:: EXERCISE REQUIREMENTS ::
Extract, exactly as written, each line from the start of the records below to the line containing "middle tip: (884, 275)", both ends included; drop the pictures.

:: MATERIAL FOR THIS TASK ::
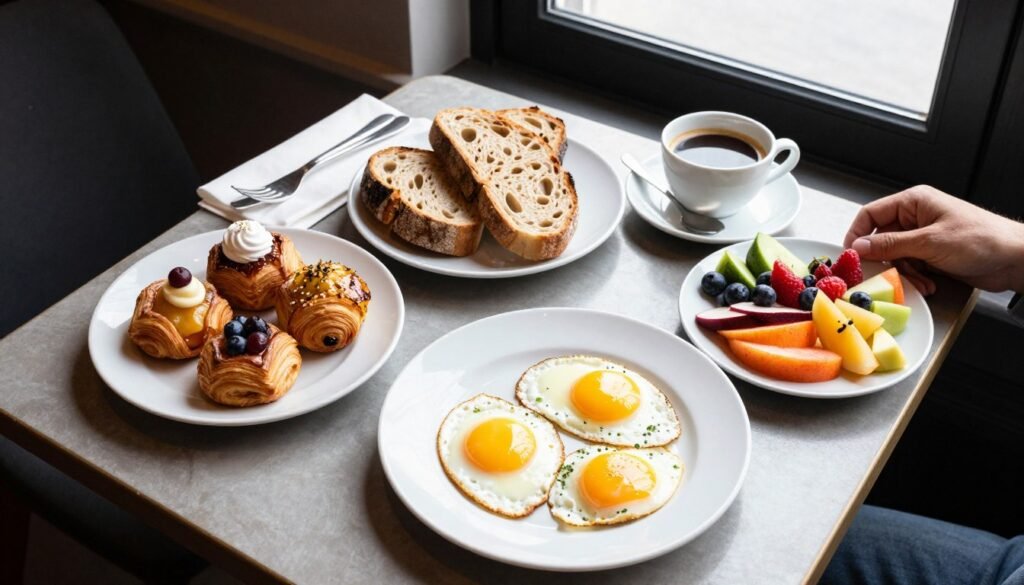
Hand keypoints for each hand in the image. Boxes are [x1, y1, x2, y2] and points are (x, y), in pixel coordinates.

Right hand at [844, 185, 1023, 294]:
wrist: (1014, 259)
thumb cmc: (981, 239)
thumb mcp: (929, 242)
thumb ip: (890, 245)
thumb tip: (858, 247)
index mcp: (913, 203)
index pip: (871, 214)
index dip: (856, 234)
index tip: (849, 256)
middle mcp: (915, 218)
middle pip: (880, 240)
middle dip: (885, 261)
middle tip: (884, 275)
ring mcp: (923, 237)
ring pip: (894, 257)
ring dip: (903, 273)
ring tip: (920, 281)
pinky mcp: (931, 254)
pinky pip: (910, 267)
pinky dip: (915, 278)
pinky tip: (929, 284)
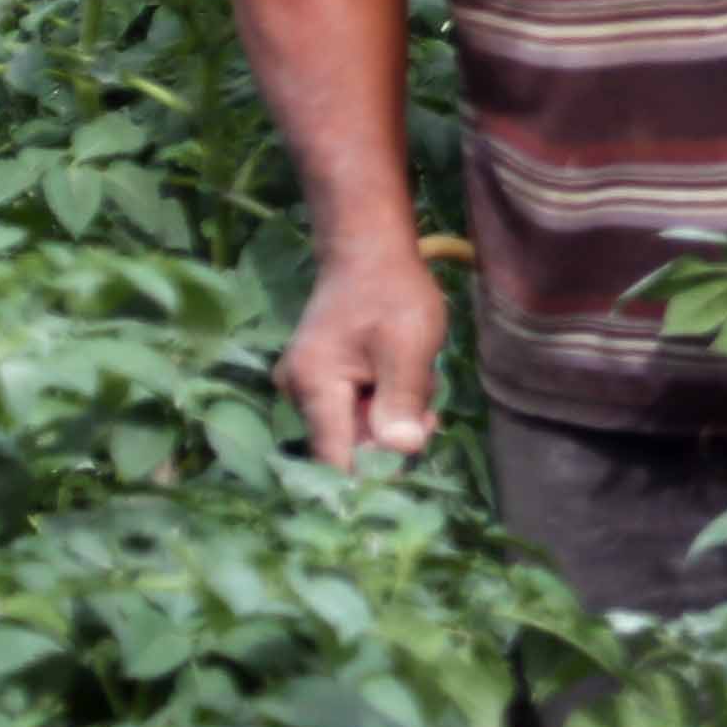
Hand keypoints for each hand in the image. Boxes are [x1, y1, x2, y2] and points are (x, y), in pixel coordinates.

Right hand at [281, 241, 449, 465]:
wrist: (369, 252)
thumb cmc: (392, 293)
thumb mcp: (409, 345)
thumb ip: (403, 400)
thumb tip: (403, 452)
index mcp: (314, 386)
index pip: (335, 459)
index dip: (371, 474)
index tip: (407, 473)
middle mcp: (298, 393)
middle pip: (350, 445)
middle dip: (392, 435)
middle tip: (428, 409)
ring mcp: (305, 387)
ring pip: (357, 428)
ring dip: (393, 415)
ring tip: (417, 379)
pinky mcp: (319, 381)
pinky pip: (354, 410)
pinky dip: (384, 402)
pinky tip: (403, 376)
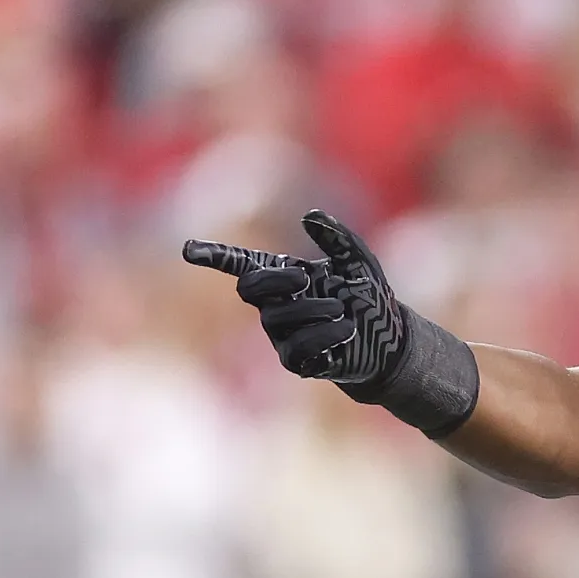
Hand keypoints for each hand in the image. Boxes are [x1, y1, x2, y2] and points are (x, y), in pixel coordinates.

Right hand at [184, 210, 408, 390]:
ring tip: (343, 310)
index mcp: (285, 276)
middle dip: (273, 280)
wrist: (391, 342)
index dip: (214, 256)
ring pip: (276, 318)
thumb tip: (309, 215)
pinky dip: (324, 335)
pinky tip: (346, 330)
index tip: (188, 250)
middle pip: (248, 288)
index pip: (241, 264)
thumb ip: (338, 239)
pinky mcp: (297, 362)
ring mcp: (282, 335)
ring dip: (313, 309)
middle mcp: (276, 305)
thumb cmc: (368, 298)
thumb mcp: (360, 263)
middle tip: (305, 278)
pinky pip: (296, 349)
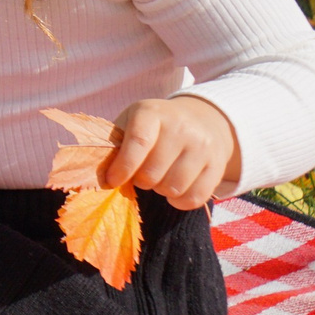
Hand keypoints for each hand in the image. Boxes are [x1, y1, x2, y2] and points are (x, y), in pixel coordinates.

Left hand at [104, 96, 241, 209]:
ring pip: (173, 188)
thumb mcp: (131, 122)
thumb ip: (114, 144)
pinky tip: (175, 190)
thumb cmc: (155, 126)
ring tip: (159, 178)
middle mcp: (181, 126)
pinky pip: (194, 198)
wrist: (202, 120)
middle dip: (141, 180)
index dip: (122, 167)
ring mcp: (203, 145)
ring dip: (160, 190)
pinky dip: (179, 201)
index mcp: (152, 113)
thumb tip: (97, 175)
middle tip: (141, 175)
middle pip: (153, 173)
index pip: (137, 143)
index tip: (112, 181)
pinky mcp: (217, 165)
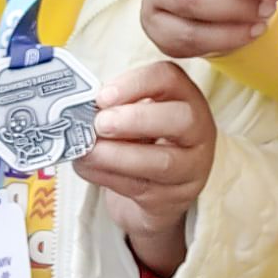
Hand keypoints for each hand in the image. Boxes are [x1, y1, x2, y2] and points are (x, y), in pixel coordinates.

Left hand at [75, 60, 216, 277]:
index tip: (103, 96)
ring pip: (162, 161)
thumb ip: (118, 107)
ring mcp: (190, 167)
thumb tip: (80, 107)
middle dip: (138, 119)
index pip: (170, 79)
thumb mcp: (137, 116)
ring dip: (117, 155)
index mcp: (186, 98)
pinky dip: (107, 176)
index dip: (137, 84)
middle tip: (101, 123)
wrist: (156, 192)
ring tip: (88, 150)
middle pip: (182, 119)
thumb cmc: (143, 142)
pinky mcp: (172, 199)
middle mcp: (198, 130)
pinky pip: (140, 187)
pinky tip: (87, 167)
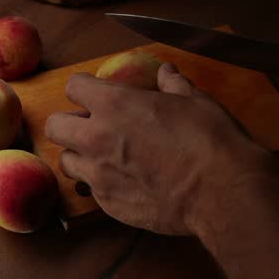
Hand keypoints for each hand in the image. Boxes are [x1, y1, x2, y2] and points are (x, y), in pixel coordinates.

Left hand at [45, 63, 278, 235]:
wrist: (222, 192)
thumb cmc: (211, 141)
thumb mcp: (195, 101)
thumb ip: (173, 85)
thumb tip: (167, 73)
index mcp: (114, 104)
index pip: (73, 86)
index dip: (85, 88)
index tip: (95, 93)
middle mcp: (97, 137)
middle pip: (55, 125)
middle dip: (70, 123)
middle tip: (93, 126)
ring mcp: (99, 175)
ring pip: (66, 162)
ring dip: (80, 156)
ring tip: (105, 157)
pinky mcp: (109, 205)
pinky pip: (91, 191)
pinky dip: (102, 185)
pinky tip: (126, 182)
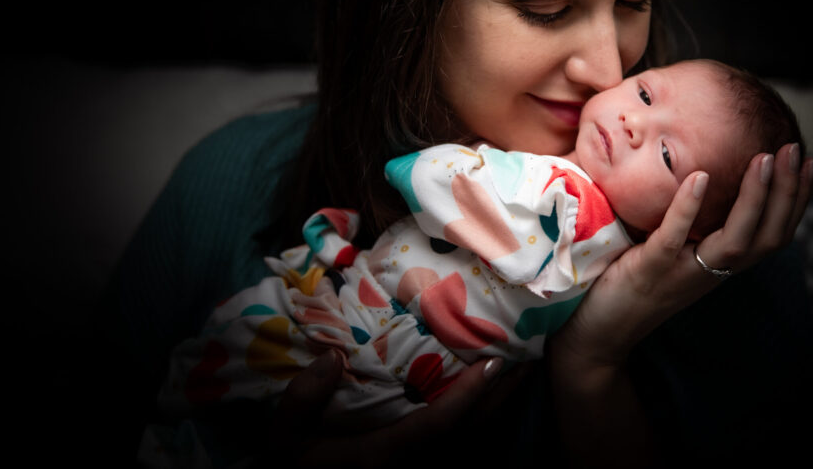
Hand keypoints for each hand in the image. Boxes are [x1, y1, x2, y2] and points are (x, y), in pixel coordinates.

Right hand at [264, 350, 514, 467]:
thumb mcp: (284, 442)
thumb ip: (301, 401)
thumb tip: (331, 357)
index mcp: (382, 458)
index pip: (437, 427)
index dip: (469, 396)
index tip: (495, 363)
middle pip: (472, 434)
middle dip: (502, 397)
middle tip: (529, 355)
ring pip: (476, 441)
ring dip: (500, 405)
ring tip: (521, 366)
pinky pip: (468, 445)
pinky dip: (486, 418)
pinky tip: (495, 393)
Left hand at [552, 142, 812, 368]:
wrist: (599, 331)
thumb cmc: (633, 281)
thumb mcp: (675, 249)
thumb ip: (694, 222)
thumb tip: (705, 172)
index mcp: (721, 265)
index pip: (774, 235)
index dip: (796, 200)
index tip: (809, 161)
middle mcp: (712, 272)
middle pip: (767, 237)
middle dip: (787, 192)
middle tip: (795, 150)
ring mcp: (683, 272)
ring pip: (734, 241)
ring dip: (754, 199)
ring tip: (764, 159)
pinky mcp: (650, 269)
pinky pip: (674, 237)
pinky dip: (689, 207)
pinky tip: (700, 176)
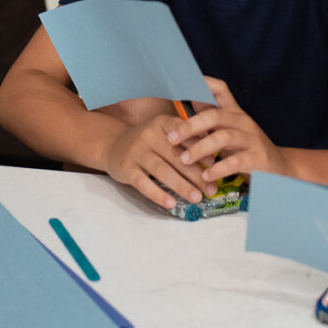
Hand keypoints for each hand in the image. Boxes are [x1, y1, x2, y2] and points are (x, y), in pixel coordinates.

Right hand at [102, 113, 218, 210]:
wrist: (114, 145)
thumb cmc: (148, 142)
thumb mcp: (165, 133)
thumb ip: (186, 141)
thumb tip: (213, 158)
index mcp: (162, 123)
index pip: (183, 134)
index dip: (199, 147)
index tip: (213, 163)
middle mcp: (149, 135)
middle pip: (175, 156)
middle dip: (196, 174)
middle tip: (211, 189)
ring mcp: (136, 151)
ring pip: (162, 171)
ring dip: (181, 186)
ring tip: (196, 197)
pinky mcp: (126, 168)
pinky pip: (143, 184)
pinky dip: (158, 194)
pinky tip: (171, 203)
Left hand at [166, 77, 290, 182]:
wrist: (281, 168)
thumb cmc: (247, 149)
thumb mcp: (230, 131)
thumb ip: (212, 121)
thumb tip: (189, 100)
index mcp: (235, 113)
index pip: (221, 90)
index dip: (203, 84)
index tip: (183, 83)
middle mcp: (243, 121)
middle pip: (214, 116)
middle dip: (190, 126)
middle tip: (171, 138)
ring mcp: (252, 139)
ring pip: (223, 137)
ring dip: (200, 148)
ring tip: (185, 160)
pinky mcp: (258, 158)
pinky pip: (235, 161)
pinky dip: (218, 169)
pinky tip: (206, 175)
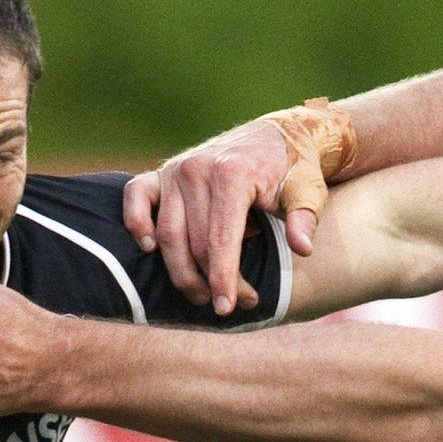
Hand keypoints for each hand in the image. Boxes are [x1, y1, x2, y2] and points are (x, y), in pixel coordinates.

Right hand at [121, 120, 323, 315]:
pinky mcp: (162, 172)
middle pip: (194, 242)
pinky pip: (135, 196)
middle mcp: (198, 170)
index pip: (221, 238)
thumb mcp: (308, 191)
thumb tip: (302, 248)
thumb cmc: (293, 168)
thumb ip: (303, 219)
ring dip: (180, 270)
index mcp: (233, 174)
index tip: (228, 306)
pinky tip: (148, 248)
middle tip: (230, 304)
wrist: (275, 136)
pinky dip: (136, 222)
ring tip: (201, 294)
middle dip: (210, 281)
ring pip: (167, 233)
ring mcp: (176, 169)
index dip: (224, 276)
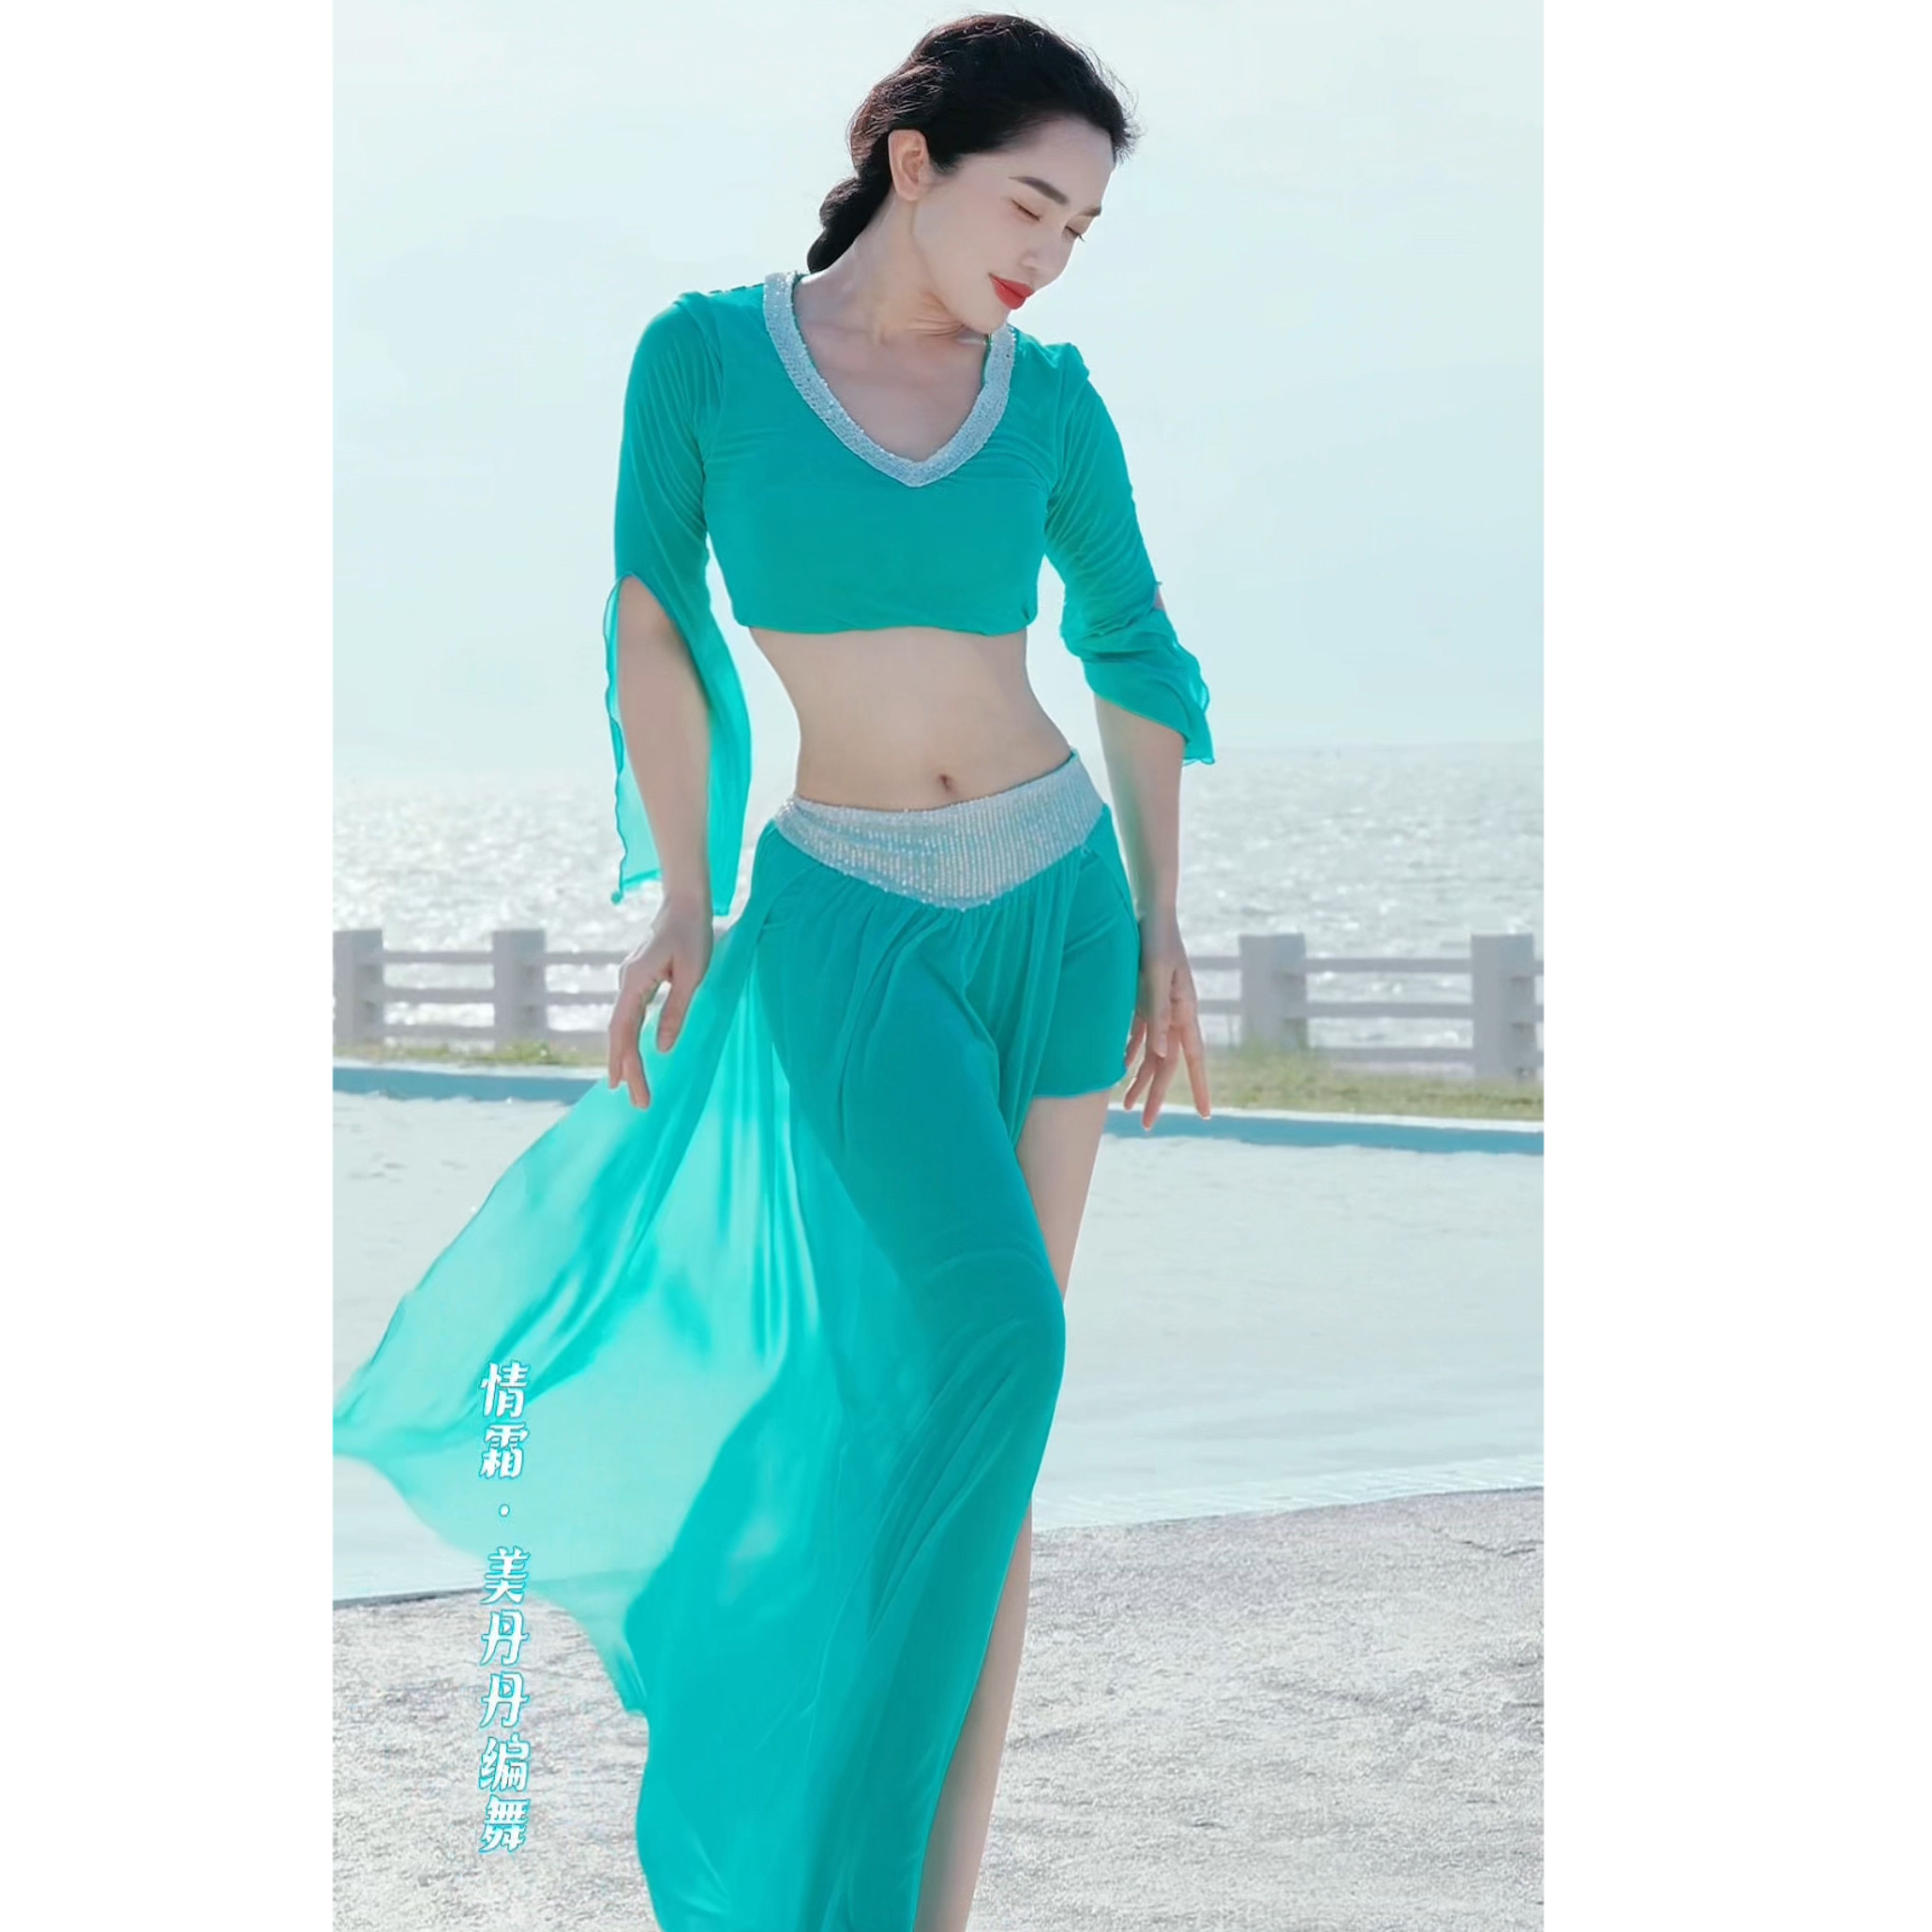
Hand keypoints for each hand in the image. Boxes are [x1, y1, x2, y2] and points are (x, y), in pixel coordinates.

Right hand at [606, 895, 714, 1109]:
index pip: (623, 1032)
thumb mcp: (692, 976)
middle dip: (626, 1069)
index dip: (626, 1064)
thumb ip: (676, 1011)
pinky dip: (628, 1039)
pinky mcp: (638, 980)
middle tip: (638, 1103)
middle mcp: (626, 983)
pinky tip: (631, 1054)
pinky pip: (629, 1016)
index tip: (632, 1092)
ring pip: (621, 1026)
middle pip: (618, 1034)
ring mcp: (629, 981)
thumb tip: (663, 1049)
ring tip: (627, 1087)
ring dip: (625, 1057)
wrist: (685, 902)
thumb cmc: (693, 935)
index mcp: (634, 982)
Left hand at [1122, 907, 1211, 1130]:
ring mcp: (1160, 1007)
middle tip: (1146, 1125)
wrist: (1149, 911)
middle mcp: (1176, 1014)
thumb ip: (1157, 1014)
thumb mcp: (1153, 976)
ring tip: (1126, 1106)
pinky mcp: (1144, 999)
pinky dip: (1130, 1054)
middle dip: (1156, 1095)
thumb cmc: (1154, 940)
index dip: (1198, 1088)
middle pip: (1167, 1064)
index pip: (1192, 1059)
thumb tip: (1159, 1054)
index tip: (1205, 1116)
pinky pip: (1139, 1035)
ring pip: (1152, 1053)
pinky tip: (1118, 1069)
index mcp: (1184, 1010)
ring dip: (1140, 1079)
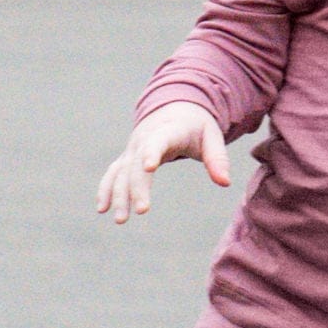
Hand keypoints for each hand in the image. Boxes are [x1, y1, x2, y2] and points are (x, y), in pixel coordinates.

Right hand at [94, 101, 232, 222]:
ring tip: (120, 220)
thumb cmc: (197, 126)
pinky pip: (114, 172)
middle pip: (136, 164)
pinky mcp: (127, 157)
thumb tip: (225, 183)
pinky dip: (106, 188)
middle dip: (137, 187)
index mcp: (168, 130)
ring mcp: (133, 148)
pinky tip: (102, 208)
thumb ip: (217, 159)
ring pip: (121, 171)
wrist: (175, 108)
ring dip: (118, 194)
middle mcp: (145, 139)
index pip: (158, 141)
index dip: (152, 153)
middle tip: (142, 210)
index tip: (148, 167)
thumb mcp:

:: SOLUTION ::
Hand keypoints for each hand in the image. Boxes are [x1, y1, x2, y2] and points are (x, y), in pixel coordinates.

Right hand at [844, 185, 1023, 294]:
wrist: (1014, 259)
thumb cmc: (981, 239)
thumb mcp: (929, 242)
thumb ip: (890, 245)
thumb tip: (858, 247)
index mcp: (913, 203)
index pip: (871, 214)
index dip: (856, 234)
index tip: (849, 256)
middle mcp: (915, 218)
middle pip: (880, 240)
middle dip: (885, 261)
middle tip: (884, 275)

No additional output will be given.